2004年12月07日(火) |
湯本香樹美『春のオルガン』徳間書店★☆☆☆☆ |
『春のオルガン』 湯本香樹美 徳間書店
ものすごく、評価の高い児童文学、らしいです。 でも、私にはピンとこなかった。もう少女のココロを失っているのかなあ。
でも吉武さんのコドモ向けのはじいいんときたのに。 もっと激しい描写だったのに。
第一作目の『夏の庭』で10カ国以上に翻訳されたそうです。 これ読んだら評価が変わるかも。
ちょっとさめた、少女の日常。 両親の不仲。 ひたすら物置のがらくたを直す祖父。 かなりかわりものの弟。 お隣との境界のトラブル。 捨てられた猫たち。 その面倒を見ているおばさん。
どの描写も、なぜか「絵」にならなかった。 気持ちが入っていかなかったからだろうね。なぜだろう。
もしかしたら、自分自身思い出したくないでしまい込んでる年代とぴたりと重なるからかもしれない。 あけちゃいけない。触れちゃいけない。そういうことかも。

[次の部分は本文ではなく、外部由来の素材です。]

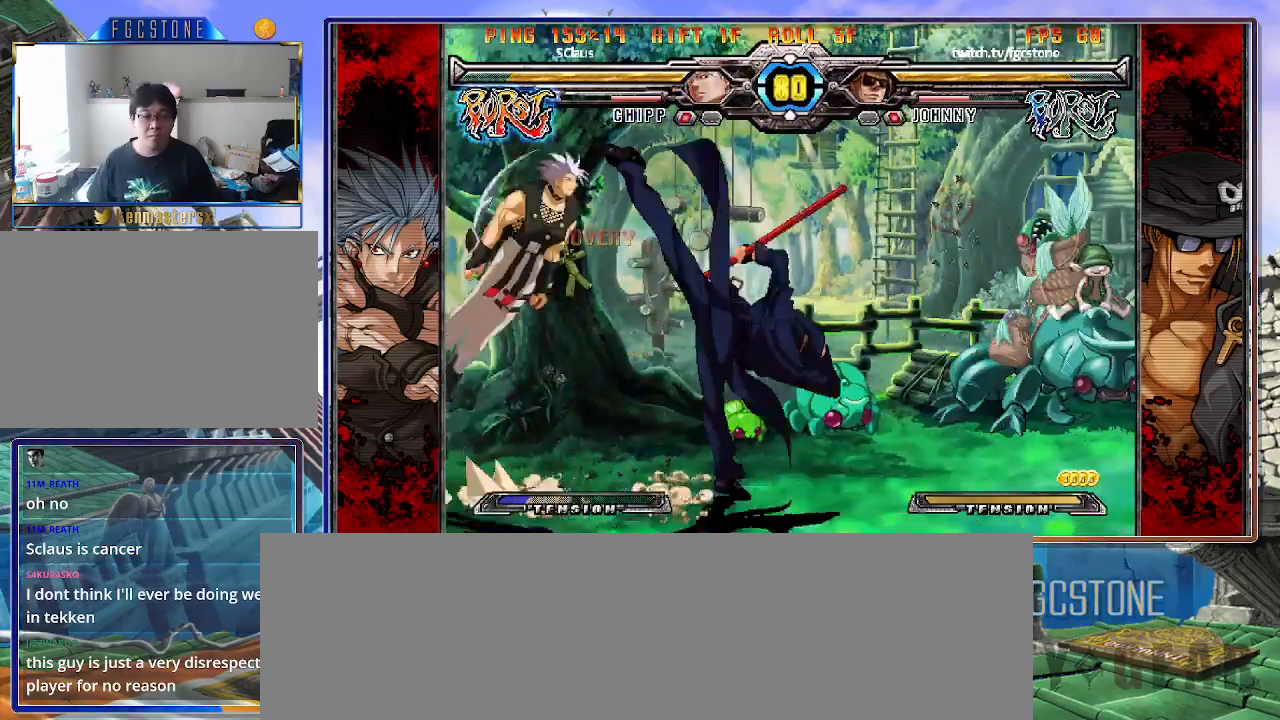
{"buttons": [], "left_stick": "left", "events": [[83, "left_stick", "center"], [133, "left_stick", "right"], [383, "left_stick", "left"]]}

アマゾンに、「死に直面した老人とこども」というモチーフが彼女の書き続けるテーマとあったけど、それだ、と思った。 ふれちゃいけない。死んじゃえばいいのになんて思っちゃいけない。 この本は、当時の私にも、今の私にも、読むべき本じゃなかったように思う。

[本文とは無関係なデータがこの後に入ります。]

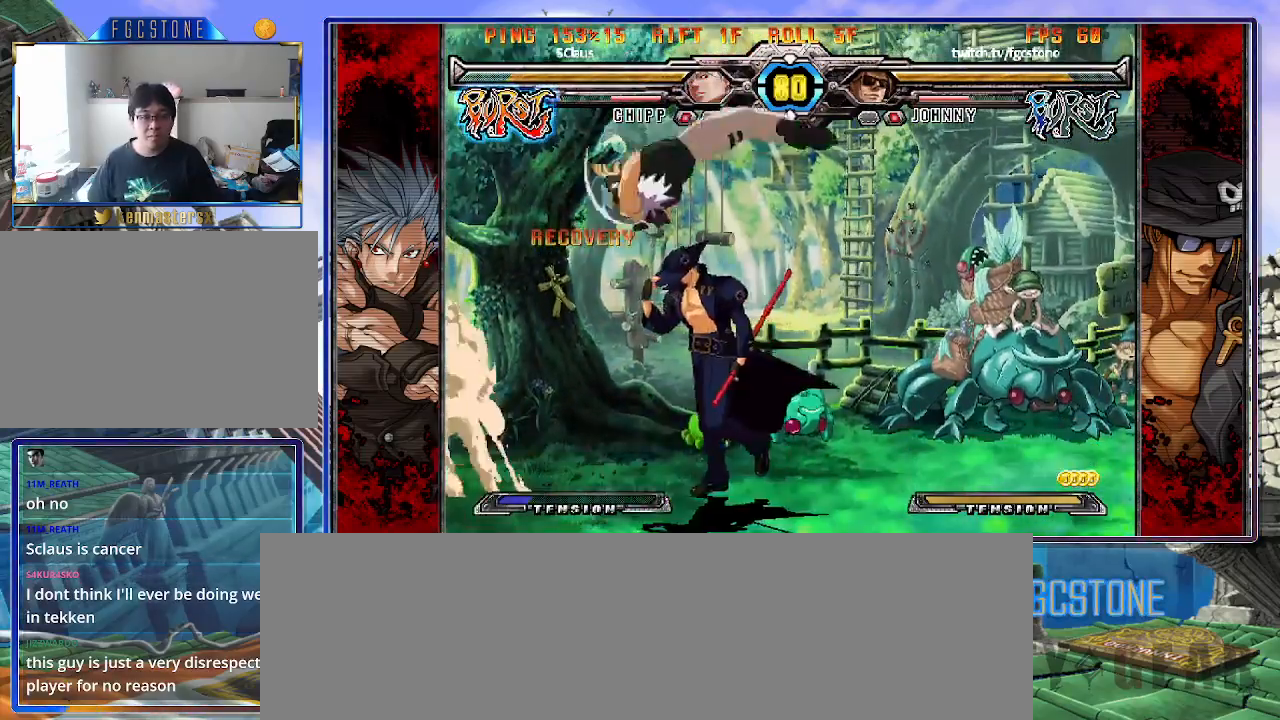
{"buttons": [], "left_stick": "down-right", "events": [[167, "K", "down"], [283, "K", "up"], [467, "left_stick", "down-right"]]}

印象に残ったところ。 「おばさん、どうしようもないことってあるね」 「うん」(p223)
「私の中にいるのは、怪物だけじゃない。卵のなかから今あらわれたトカゲの子みたいに、きっとまだ会ったことのないたくさんの私がいて、そのひとりひとりといつか手をつなげたらいい、そう思った。」(P232)
読みながら「あ、まずここから書きたい、と思ったんだきっと」と思った。 どうかな?